[Blog post] Why and when you should use SoA

Sat Mar 26 17:42:07 PDT 2016

On Saturday, 26 March 2016 at 23:31:23 UTC, Alex Parrill wrote:
> On Friday, 25 March 2016 at 01:07:16 UTC, maik klein wrote:
>> Link to the blog post: https://maikklein.github.io/post/soa-d/
>> Link to the reddit discussion: 
>> https://www.reddit.com/r/programming/comments/4buivf/why_and_when_you_should_use_soa/
>
> I think structs-of-arrays are a lot more situational than you 
> make them out to be.
>
> You say, at the end of your article, that "SoA scales much 
> better because you can partially access your data without 
> needlessly loading unrelevant data into your cache". But most 
> of the time, programs access struct fields close together in 
> time (i.e. accessing one field of a struct usually means that 
> you will access another field shortly). In that case, you've 
> now split your data across multiple cache lines; not good.
>
> Your ENetPeer example works against you here; the the 
> packetThrottle* variables would be split up into different 
> arrays, but they will likely be checked together when 
> throttling packets. Though admittedly, it's easy to fix; put 
> fields likely to be accessed together in their own struct.
>
> The SoA approach also makes random access more inefficient and 
> makes it harder for objects to have identity. Again, your 
> ENetPeer example works against you; it's common for servers to 
> need to send packets to individual clients rather than 
> broadcasting them. With the SoA approach, you end up accessing 
> a tiny part of multiple arrays, and load several cache lines 
> containing data for ENetPeers that you don't care about (i.e. 
> loading irrelevant data).
>
> I think SoA can be faster if you are commonly iterating over a 
> section of a dataset, but I don't think that's a common 
> occurrence. I definitely think it's unwarranted to conclude 
> that SoAs "scale much better" without noting when they scale 
> better, especially without benchmarks.
>
> I will admit, though, that the template for making the 
> struct-of-arrays is a nice demonstration of D's templates.

The next blog post that I am writing will contain a few 
benchmarks for SoA vs AoS.

> But most of the time, programs access struct fields close 
> together in time (i.e. accessing one field of a struct usually 
> means that you will access another field shortly). In that 
> case, you've now split your data across multiple cache lines; 
> not good.

You can still group the data together if you always access it 
together.  What you wrote is actually not true for arrays, at 
least the way you wrote it.

Array!Foo arr

Iterating over 'arr', you will always load the complete Foo 
struct into memory, unless you hide stuff behind pointers.
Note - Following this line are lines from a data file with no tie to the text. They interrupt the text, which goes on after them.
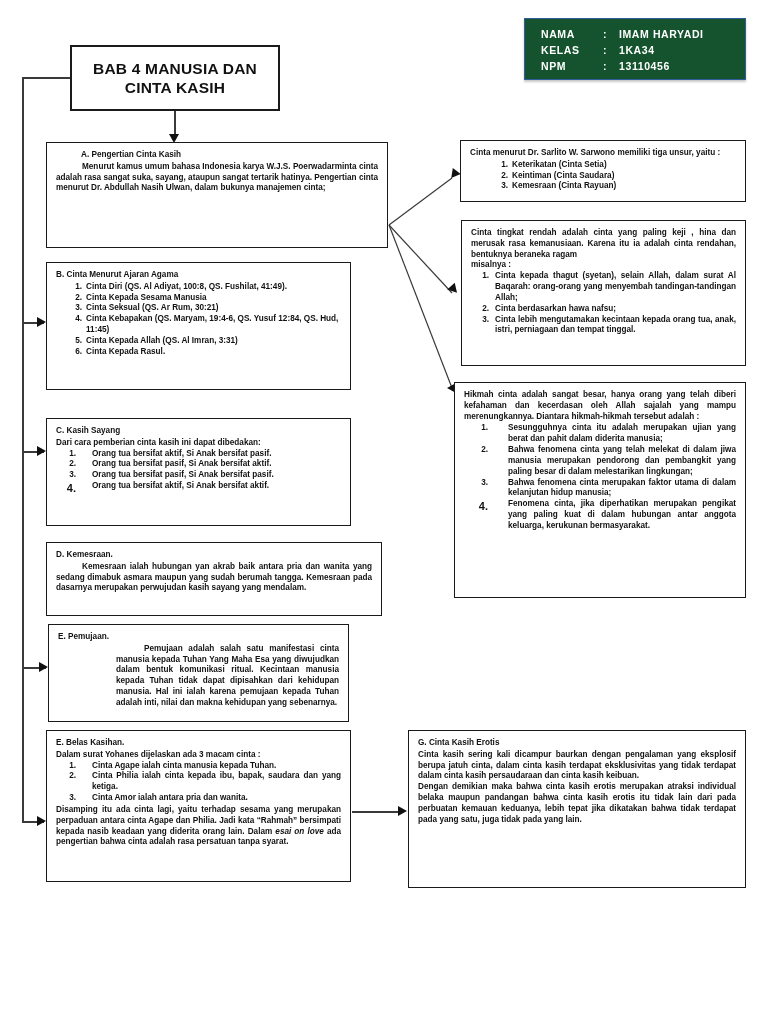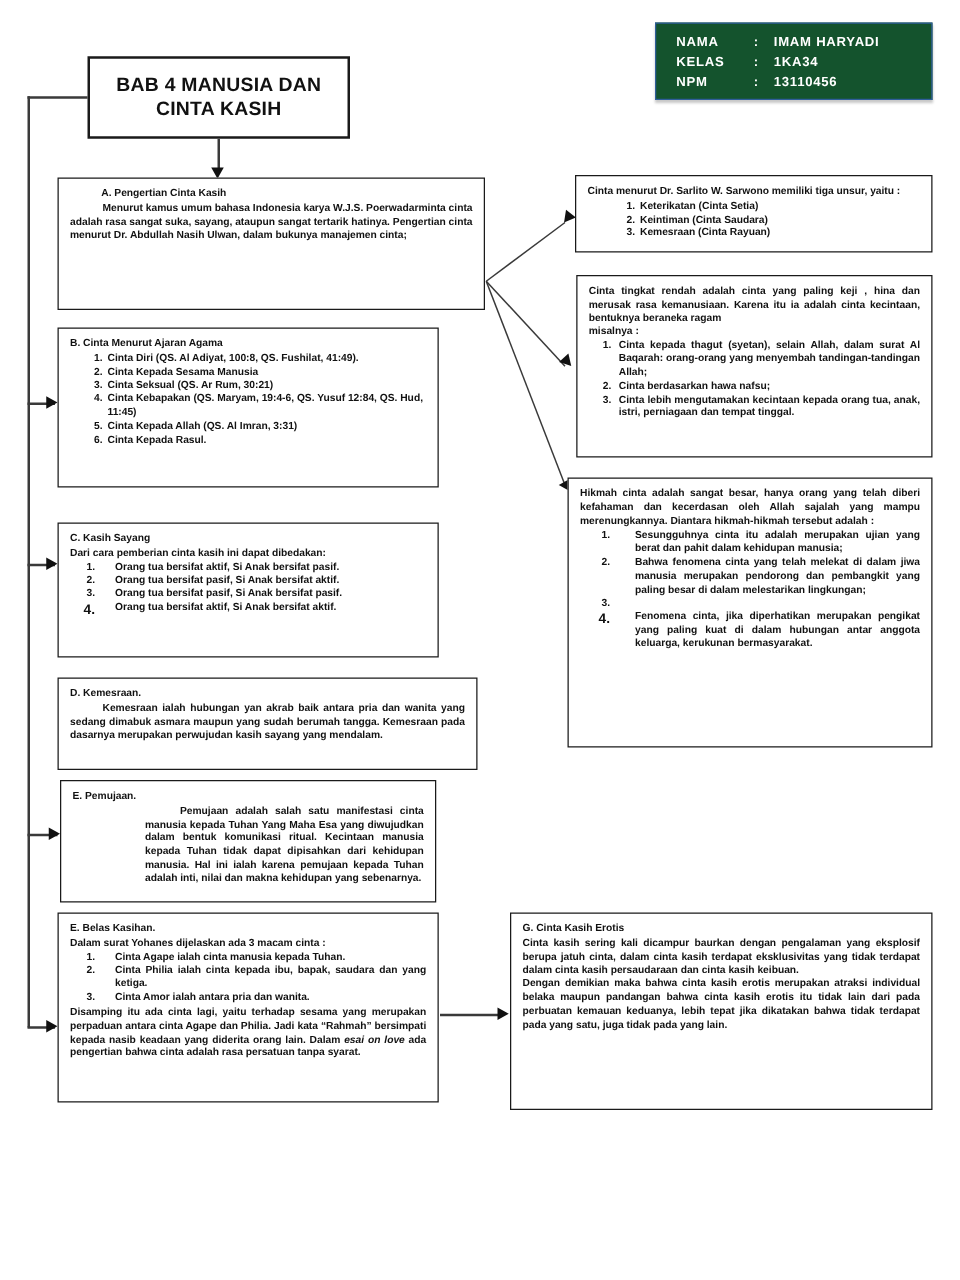--- a/index.html
+++ b/index.html
@@ -310,21 +310,21 @@
           <span class="txt">Keintiman (Cinta Saudara)</span>
         </li>
       <li>
           <span class="num" style="margin-left:24px;">3.</span>
           <span class="txt">Kemesraan (Cinta Rayuan)</span>
         </li>
     </ul>
   </div>
 
   <div class="box content" id="box-t">
-    <p class="just">Cinta tingkat rendah adalah cinta yang paling keji , hina dan merusak rasa kemanusiaan. Karena itu ia adalah cinta kecintaan, bentuknya beraneka ragam</p>
+    <p class="just">Cinta tingkat rendah adalah cinta yang paling keji , hina dan merusak rasa kemanusiaan. Karena itu ia adalah cinta rendahan, bentuknya beraneka ragam</p>
     <div>misalnya :</div>
     <ul class="ol n-wide">
       <li>
           <span class="num">1.</span>
           <span class="txt just">Cinta kepada thagut (syetan), selain Allah, dalam surat Al Baqarah: orang-orang yang menyembah tandingan-tandingan Allah;</span>
         </li>
       <li>
           <span class="num">2.</span>
           <span class="txt">Cinta berdasarkan hawa nafsu;</span>
         </li>
@@ -333,28 +333,29 @@
           <span class="txt just">Cinta lebih mengutamakan kecintaan kepada orang tua, anak, istri, perniagaan dan tempat tinggal.</span>
         </li>
     </ul>
   </div>
 
   <div class="box content" id="box-h">
     <p class="just">Hikmah cinta adalah sangat besar, hanya orang yang telah diberi kefahaman dan kecerdasan oleh Allah sajalah yang mampu merenungkannya. Diantara hikmah-hikmah tersebut adalah :</p>
     <ul class="ol n-hik" style="margin-top:1px;">
       <li>
           <span class="num">1.</span>
-          <span class="txt just">Sesungguhnya cinta itu adalah merupakan ujian yang berat dan pahit dalam kehidupan manusia;</span>
+          <span class="txt just">Sesungguhnya cinta itu adalah merupakan ujian yang berat dan pahit dalam diderita manusia;</span>
         </li>
       <li>
           <span class="num">2.</span>
           <span class="txt just">Bahwa fenomena cinta yang telah melekat di dalam jiwa manusia merupakan pendorong dan pembangkit yang paling besar di dalam melestarikan lingkungan;</span>
         </li>
       <li>
           <span class="num">3.</span>
+          <span class="txt just">Bahwa fenomena cinta merupakan faktor utama di dalam kelanjutan hidup manusia;</span>
         </li>
       <li>
           <span class="num big-num">4.</span>
           <span class="txt just">Fenomena cinta, jika diperhatikan merupakan pengikat yang paling kuat di dalam hubungan antar anggota keluarga, kerukunan bermasyarakat.</span>
         </li>
     </ul>
   </div>
 
   <div class="box content" id="box-g">
     <div class="hdr">G. Cinta Kasih Erotis</div>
> The SoA approach also makes random access more inefficient and 
> makes it harder for objects to have identity.

No it actually makes it much better because you only have to load 
the relevant stuff into memory.

But you usually don't look at your objects in isolation.

AoS makes sense if you always care about all fields like for 
example Array!Vector3. You usually access all components of a 
vector.

What you lose is the general feel of oop.

Vector add(Vector a, Vector b);

Array!Vector vectors;

add(vectors[index1], vectors[index2]);

This really just won't work with SoA, especially if you want to 
mutate the data behind with a reference. For this you would just 
use AoS.

Btw I have done a lot of benchmarks and SoA in the worst case was 
always as fast as SoA.

But once you actually only access partial data, SoA can 
potentially be much faster.

This is what I mean with scaling

You start with

struct Test{
   int i;
   int j;
}
Array!Test tests;

and you have absolutely no performance problem for 'tests' 
because it is just so small.

But after a few years Test will have grown much bigger.

struct Test{
   int i;
   int j;
   int[100] junk;
}

If you use SoA you can always add stuff without any performance 
penalty, that is why I said that it "scales" better.

But as I have said in the blog post, you will not always replace 
AoS with SoA, but you should replace AoS with SoA where it makes 
sense.

> I think SoA can be faster if you are commonly iterating over a 
> section of a dataset, but I don't think that's a common 
> occurrence.

This happens in games very often when you use inheritance, your 
objects just will grow really big the more functionality you add.

Like for example you just want to move all objects based on 
velocity, so you just care about Position, Velocity. You don't 
have to load anything else into memory.

An entity component system really is just SoA at its core.